-------- Texto fornecido --------

Frankfurt. Através de um referendo no dia 06.11.2022 os cidadãos da cidade de Frankfurt tomaram o poder do prefeito de Frankfurt de volta (95% do total de eleitores que compareceram às urnas foram a favor da sua expulsão).
Já pensou se isso pega moda no Brasil toda vêz que um político for pego usando seu cargo para corromper ou se deixar corromper? Na Alemanha o juíz que julgou o caso de Peter Feldmann explicou que já é crime se houver simplesmente a aparência de comprabilidade, ou seja, se o político exercendo função pública apresentar aparência de corrupto (mais abaixo nesta matéria).
Em 2022, tornaram-se públicas as acusações do Ministério Público de que Feldmann durante sua campanha eleitoral para prefeito de 2018 teria sido ilegalmente apoiado pela AWO* com doações monetárias em troca de sua promessa de que, uma vêz eleito, „seria muito benevolente“ aos interesses da AWO. Por exemplo, Feldmann é acusado de influenciar para que os contratos para gestão de abrigos de refugiados, fossem dados à AWO. Feldmann também interveio pessoalmente junto ao chefe de assuntos sociais da cidade de Frankfurt para conseguir favorecer a AWO. Com base neste acordo ilegal, a AWO também “encorajou” os seus próprios funcionários em chats internos a doarem para a campanha de Feldmann e a recolherem doações para ele (ex. FAZ 24.03.2022, 09:18 >>>). Outro fato que agora posteriormente atrapalha a vida de Feldmann é que durante seu tempo como empregado da AWO, foi criada uma função exclusivamente desenhada para seu perfil no organograma da AWO para Feldmann. Após a saída dele, esta posição não foi mais preenchida. O fato que levou Feldmann a ser investigado e assim ter todos os seus acordos ilegais conhecidos da justiça foi o caso envolvendo sua namorada na época (em 2014 com 29 anos de idade) e mais tarde esposa (2016-2021**), Zübeyde Temizel, uma turco-alemã, que foi contratada em 2015 com um salário de EUR 4.500/mês como Diretora de uma creche turco-alemã recém-fundada. Temizel conseguiu o emprego apesar da falta de experiência profissional e de qualificações um tanto inadequadas para a função, porém sob influência da então Diretora Executiva da AWO da cidade de Wiesbaden, Hannelore Richter, que no passado também havia favorecido Feldmann. Hannelore Richter simplesmente alterou na mão e caneta o contrato da jovem esposa de Feldmann garantindo que a mesma fosse imediatamente colocada no mais alto nível de serviço em seu grupo de negociação coletiva: nível 6, que normalmente só é alcançado após cerca de 17 anos de trabalho. Ela também recebeu um carro de luxo pela função na AWO, que pôde usar mesmo depois de ter um filho com Feldmann e estar em licença maternal (Der SPIEGEL 21/2022 >>>).

-------- Itens do conjunto --------

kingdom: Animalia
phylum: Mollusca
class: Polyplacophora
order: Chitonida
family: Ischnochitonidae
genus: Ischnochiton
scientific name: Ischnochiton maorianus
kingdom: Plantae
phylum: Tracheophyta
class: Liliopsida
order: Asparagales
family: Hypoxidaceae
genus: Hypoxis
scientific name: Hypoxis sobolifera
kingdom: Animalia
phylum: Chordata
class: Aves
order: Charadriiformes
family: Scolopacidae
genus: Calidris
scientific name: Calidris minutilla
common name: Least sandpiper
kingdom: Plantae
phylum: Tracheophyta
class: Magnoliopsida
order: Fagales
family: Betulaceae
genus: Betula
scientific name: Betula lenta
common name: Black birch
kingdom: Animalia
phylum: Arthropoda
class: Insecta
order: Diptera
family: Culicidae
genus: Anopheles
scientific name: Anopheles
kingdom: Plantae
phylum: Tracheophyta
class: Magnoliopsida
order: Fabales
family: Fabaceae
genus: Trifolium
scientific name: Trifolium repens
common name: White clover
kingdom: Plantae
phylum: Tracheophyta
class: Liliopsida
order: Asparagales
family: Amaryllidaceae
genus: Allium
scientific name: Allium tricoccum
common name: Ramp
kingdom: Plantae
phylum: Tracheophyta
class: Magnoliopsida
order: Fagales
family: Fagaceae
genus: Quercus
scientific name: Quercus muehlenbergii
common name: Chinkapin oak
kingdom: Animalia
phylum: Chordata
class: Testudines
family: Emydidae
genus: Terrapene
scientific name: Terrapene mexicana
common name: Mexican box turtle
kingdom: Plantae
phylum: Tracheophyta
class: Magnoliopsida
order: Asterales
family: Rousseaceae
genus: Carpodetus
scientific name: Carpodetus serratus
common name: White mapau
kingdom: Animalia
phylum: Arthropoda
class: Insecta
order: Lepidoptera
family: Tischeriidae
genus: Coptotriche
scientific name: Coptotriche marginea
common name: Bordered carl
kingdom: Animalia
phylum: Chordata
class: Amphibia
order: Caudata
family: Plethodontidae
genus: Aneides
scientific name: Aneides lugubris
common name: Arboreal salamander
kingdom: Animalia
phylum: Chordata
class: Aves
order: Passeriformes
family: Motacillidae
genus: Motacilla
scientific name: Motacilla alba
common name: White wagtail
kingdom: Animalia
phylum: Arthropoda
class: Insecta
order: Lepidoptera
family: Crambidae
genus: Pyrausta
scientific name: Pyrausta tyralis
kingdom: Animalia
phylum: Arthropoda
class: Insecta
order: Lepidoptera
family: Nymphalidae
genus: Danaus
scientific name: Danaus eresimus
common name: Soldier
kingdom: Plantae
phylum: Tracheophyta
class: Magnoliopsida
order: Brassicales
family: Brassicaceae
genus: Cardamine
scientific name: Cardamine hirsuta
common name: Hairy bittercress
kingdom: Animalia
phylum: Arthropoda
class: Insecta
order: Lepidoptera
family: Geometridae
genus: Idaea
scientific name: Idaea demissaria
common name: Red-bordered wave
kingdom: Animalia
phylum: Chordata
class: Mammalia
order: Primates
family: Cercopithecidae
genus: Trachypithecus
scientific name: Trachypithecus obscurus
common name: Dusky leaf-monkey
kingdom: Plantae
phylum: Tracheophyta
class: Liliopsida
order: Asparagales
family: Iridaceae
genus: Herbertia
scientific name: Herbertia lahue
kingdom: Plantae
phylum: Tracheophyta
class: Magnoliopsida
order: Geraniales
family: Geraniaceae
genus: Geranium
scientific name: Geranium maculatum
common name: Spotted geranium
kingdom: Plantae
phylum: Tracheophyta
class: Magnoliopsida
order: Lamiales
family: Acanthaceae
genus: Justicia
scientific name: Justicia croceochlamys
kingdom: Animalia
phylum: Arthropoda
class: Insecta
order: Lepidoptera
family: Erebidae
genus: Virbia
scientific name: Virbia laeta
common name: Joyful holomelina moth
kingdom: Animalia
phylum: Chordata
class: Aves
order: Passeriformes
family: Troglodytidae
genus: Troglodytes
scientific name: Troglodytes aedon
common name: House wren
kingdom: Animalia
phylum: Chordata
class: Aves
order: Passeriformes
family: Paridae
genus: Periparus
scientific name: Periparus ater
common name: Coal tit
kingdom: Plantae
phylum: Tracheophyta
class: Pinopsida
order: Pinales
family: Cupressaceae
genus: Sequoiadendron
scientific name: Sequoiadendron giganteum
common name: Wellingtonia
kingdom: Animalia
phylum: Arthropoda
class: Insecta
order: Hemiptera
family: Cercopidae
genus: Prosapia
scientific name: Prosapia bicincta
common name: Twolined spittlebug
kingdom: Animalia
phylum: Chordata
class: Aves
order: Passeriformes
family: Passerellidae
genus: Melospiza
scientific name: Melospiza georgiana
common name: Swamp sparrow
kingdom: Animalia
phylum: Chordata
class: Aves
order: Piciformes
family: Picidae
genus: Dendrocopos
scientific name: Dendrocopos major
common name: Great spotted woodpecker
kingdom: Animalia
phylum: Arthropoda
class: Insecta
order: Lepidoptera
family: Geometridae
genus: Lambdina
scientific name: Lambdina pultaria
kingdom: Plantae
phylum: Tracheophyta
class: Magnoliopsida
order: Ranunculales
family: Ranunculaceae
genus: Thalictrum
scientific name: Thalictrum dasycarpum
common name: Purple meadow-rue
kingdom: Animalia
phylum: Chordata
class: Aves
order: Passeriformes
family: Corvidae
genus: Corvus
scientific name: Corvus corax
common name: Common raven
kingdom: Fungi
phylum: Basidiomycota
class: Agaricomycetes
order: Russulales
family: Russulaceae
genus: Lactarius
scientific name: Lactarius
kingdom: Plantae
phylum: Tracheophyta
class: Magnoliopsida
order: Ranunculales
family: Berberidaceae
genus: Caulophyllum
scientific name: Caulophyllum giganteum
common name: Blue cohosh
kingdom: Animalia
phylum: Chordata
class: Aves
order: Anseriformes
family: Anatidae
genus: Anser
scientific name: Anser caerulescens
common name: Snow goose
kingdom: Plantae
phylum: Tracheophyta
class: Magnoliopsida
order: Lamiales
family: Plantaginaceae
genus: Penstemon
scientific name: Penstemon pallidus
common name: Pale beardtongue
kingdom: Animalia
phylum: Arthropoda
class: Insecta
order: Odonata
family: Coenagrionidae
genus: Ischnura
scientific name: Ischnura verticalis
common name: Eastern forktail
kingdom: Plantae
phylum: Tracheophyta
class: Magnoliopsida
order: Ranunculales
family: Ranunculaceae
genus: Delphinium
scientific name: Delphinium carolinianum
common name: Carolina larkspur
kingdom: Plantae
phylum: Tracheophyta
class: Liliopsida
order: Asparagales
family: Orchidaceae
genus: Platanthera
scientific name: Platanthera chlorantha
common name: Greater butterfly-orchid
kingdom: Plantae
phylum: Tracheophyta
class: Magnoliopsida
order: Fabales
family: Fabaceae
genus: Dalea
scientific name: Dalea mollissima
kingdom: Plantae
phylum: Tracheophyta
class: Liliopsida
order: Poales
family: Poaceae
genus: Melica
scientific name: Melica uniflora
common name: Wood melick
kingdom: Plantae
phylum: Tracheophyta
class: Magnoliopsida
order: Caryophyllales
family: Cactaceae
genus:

--------

= O que fazer =
(1) Indique se as afirmações (a), (b) e (c) concordam com o texto sobre Feldmann. Responda sim ou não e cite literalmente as palavras do texto que decidem cada caso.
(a) Temizel foi contratada em 2015 com um salário de EUR 4.500 por mês.
(b) O nível 6 normalmente é alcançado após cerca de 10 anos de trabalho.
(c) Depois da saída de Feldmann, a função criada para ele na AWO foi ocupada por outra pessoa.
(2) Por favor, repita do texto sobre Feldmann o trecho entre "Frankfurt. Através de" e "abaixo nesta matéria).", incluindo ambos.
Os itens não têm relação com o texto sobre Feldmann.

= Respostas em ordem =
(1)
(a) Sim: "foi contratada em 2015 com um salário de EUR 4.500/mês"
(b) Não: "nível 6, que normalmente só é alcançado após cerca de 17 anos de trabalho"
(c) Não: "Após a saída dele, esta posição não foi mais preenchida."

(2)
Frankfurt. Através de um referendo no dia 06.11.2022 os cidadãos da cidade de Frankfurt tomaram o poder do prefeito de Frankfurt de volta (95% do total de eleitores que compareceram às urnas foram a favor da sua expulsão).
Já pensou se isso pega moda no Brasil toda vêz que um político for pego usando seu cargo para corromper ou se deixar corromper? Na Alemanha o juíz que julgou o caso de Peter Feldmann explicou que já é crime se houver simplesmente a aparência de comprabilidade, ou seja, se o político exercendo função pública apresentar aparência de corrupto (mais abaixo nesta matéria).